▶ [Record set]:
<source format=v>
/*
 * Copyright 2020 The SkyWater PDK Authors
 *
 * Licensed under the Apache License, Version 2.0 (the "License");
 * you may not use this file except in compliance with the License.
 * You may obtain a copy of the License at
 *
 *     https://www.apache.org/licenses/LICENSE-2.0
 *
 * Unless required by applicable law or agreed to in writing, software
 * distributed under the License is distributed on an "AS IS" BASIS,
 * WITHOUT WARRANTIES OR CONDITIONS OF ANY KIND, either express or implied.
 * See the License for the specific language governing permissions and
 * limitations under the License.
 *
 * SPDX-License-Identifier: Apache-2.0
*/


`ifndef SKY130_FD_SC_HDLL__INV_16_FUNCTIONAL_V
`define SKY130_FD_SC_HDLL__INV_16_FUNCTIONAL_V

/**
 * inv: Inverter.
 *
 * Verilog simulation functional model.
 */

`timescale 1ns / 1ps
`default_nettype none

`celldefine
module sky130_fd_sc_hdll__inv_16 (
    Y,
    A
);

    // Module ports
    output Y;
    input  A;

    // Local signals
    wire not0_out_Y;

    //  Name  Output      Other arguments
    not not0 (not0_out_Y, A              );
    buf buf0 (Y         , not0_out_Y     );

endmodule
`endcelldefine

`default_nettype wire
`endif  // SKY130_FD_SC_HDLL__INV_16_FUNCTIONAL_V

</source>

...

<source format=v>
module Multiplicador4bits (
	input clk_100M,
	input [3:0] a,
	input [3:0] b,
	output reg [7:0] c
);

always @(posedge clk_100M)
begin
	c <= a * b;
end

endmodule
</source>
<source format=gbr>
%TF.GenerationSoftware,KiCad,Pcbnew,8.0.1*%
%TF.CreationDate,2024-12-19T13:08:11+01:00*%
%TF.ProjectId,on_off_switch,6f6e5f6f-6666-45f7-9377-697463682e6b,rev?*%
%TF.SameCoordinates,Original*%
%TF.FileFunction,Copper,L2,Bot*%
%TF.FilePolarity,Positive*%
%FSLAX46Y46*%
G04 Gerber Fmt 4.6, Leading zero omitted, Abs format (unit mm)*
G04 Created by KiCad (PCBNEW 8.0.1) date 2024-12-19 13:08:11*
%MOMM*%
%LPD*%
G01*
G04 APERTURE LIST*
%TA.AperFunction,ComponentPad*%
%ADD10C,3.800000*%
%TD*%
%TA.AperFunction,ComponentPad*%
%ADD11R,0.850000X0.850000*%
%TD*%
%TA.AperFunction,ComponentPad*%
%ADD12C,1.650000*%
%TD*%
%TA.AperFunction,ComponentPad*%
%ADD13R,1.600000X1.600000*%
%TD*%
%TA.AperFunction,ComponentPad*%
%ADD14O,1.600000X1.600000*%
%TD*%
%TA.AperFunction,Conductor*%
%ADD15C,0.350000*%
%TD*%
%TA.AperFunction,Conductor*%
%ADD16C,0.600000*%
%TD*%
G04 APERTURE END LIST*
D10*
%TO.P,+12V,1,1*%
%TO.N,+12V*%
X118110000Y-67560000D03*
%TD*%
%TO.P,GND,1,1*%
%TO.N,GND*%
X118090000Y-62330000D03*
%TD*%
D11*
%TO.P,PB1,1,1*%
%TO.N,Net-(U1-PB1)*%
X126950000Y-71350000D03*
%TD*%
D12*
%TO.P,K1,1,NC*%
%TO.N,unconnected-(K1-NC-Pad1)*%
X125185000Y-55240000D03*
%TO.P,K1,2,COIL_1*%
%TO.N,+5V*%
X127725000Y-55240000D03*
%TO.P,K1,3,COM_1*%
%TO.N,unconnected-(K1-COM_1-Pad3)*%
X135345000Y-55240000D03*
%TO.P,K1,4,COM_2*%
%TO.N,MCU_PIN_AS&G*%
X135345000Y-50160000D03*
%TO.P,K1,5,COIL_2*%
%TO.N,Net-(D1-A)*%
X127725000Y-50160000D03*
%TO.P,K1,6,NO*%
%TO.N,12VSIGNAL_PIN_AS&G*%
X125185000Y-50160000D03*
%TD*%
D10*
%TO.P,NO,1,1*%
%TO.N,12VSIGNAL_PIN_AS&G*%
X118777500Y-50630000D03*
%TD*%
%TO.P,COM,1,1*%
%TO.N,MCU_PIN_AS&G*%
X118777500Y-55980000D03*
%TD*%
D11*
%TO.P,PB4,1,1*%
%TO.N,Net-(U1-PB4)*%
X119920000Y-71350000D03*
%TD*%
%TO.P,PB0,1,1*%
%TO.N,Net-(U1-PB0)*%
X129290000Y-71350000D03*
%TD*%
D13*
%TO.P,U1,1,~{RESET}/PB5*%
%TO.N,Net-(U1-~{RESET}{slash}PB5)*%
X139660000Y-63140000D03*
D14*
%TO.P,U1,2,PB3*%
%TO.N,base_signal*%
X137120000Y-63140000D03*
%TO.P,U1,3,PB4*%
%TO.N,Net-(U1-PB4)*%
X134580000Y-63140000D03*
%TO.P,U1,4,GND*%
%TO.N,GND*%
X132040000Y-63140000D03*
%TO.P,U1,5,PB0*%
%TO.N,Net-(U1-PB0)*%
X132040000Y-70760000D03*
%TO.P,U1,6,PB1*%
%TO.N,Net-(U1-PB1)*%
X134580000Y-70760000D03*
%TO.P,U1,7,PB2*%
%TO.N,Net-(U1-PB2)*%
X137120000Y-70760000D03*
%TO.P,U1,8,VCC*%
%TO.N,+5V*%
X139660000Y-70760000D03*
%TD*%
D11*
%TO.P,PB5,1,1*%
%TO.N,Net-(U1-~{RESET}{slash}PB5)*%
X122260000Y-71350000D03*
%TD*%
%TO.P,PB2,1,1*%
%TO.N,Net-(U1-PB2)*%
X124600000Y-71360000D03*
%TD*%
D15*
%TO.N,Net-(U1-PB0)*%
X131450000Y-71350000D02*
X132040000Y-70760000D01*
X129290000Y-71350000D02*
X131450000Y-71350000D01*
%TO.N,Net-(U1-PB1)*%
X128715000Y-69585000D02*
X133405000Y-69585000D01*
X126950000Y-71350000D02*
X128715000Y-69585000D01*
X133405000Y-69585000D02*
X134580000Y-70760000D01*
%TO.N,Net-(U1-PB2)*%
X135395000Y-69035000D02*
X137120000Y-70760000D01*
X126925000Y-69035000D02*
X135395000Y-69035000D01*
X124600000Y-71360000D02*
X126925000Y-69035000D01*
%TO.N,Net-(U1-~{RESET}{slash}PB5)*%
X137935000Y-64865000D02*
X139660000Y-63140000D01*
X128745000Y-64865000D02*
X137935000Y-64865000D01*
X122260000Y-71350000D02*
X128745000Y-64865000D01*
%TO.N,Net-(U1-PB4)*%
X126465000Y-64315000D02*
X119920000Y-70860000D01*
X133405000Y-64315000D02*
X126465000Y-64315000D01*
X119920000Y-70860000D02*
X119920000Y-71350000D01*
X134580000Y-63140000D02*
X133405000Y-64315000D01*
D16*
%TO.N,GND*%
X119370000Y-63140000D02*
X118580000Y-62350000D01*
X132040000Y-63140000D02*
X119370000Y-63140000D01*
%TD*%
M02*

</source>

==

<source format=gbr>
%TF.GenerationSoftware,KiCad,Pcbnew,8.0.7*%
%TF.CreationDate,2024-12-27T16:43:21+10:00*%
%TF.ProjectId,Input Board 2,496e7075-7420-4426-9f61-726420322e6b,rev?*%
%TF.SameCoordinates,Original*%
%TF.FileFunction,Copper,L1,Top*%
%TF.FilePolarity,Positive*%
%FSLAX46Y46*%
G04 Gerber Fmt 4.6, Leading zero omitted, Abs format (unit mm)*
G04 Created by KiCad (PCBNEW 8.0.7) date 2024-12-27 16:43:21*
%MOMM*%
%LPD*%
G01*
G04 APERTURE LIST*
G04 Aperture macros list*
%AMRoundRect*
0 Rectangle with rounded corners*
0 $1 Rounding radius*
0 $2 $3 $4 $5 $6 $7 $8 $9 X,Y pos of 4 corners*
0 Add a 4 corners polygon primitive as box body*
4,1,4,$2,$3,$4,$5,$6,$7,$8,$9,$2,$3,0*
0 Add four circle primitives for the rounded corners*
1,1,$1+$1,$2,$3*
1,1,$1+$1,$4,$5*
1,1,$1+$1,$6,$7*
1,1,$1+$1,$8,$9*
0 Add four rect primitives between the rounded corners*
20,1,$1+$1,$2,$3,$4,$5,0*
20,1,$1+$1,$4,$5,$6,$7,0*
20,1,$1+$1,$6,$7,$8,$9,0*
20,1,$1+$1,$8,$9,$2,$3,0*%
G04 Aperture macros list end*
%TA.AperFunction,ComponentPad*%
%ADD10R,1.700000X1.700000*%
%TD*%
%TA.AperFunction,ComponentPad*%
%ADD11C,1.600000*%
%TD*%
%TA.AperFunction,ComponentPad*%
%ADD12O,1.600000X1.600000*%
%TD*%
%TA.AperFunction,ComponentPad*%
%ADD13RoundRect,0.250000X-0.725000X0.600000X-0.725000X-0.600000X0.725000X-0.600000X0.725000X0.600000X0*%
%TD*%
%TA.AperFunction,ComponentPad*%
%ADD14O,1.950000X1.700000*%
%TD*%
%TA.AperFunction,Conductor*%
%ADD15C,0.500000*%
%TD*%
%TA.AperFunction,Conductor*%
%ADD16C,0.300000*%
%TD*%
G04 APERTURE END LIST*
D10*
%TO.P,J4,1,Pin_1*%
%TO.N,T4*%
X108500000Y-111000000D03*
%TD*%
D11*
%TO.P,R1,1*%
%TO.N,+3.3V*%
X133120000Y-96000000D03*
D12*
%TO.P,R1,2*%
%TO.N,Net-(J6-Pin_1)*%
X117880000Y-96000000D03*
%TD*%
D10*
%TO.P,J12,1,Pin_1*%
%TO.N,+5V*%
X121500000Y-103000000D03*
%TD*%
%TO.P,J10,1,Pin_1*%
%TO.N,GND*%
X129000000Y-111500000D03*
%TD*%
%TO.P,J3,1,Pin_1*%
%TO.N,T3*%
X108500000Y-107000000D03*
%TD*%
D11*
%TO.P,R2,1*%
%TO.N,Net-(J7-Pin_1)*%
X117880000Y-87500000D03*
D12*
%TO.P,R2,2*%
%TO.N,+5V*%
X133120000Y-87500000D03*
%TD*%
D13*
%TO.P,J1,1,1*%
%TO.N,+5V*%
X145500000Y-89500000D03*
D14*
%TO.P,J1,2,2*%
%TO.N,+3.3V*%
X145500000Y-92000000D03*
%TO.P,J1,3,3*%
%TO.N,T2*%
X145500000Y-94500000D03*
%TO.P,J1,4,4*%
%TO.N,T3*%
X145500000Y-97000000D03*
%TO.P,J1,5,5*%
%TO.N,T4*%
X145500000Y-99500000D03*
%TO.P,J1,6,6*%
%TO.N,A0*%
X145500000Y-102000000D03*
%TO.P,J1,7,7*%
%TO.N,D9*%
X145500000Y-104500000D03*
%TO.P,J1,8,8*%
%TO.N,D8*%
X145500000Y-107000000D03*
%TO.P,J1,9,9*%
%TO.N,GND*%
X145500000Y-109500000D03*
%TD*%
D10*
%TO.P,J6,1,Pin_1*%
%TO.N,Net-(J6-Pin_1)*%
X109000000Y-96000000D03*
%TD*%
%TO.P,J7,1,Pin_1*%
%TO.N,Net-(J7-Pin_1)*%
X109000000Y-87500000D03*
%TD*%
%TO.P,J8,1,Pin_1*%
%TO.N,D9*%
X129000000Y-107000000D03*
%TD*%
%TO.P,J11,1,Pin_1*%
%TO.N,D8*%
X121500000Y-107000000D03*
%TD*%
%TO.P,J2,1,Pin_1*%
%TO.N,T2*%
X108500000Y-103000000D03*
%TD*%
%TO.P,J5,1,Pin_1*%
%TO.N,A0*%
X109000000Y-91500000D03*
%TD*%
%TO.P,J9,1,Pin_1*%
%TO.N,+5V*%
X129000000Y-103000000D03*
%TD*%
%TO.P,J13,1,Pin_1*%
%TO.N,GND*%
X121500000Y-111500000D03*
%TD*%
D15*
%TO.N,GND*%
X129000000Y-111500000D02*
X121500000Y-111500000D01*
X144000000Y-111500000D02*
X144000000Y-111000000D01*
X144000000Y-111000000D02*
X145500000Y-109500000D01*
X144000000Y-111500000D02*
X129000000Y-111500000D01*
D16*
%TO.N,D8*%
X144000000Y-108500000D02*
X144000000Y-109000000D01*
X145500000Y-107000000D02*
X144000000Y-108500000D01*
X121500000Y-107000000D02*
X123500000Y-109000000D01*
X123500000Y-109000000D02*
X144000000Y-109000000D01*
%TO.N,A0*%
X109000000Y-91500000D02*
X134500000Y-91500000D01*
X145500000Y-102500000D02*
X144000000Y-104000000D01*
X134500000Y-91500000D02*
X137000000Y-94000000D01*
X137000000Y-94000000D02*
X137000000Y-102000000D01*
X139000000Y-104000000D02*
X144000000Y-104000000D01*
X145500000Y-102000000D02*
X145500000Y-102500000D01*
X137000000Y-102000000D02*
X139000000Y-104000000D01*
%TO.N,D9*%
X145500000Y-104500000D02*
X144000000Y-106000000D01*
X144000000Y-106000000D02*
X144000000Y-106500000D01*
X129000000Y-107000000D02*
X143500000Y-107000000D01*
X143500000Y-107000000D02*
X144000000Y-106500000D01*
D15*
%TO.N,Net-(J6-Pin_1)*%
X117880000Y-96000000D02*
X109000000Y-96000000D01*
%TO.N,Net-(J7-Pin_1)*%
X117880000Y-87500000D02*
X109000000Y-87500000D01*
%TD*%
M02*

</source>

▶ [Job]:
Go through the data and gather every line that holds "FileFunction".

▶ [Expected output]:
%TF.FileFunction,Copper,L2,Bot*%
%TF.FileFunction,Copper,L1,Top*%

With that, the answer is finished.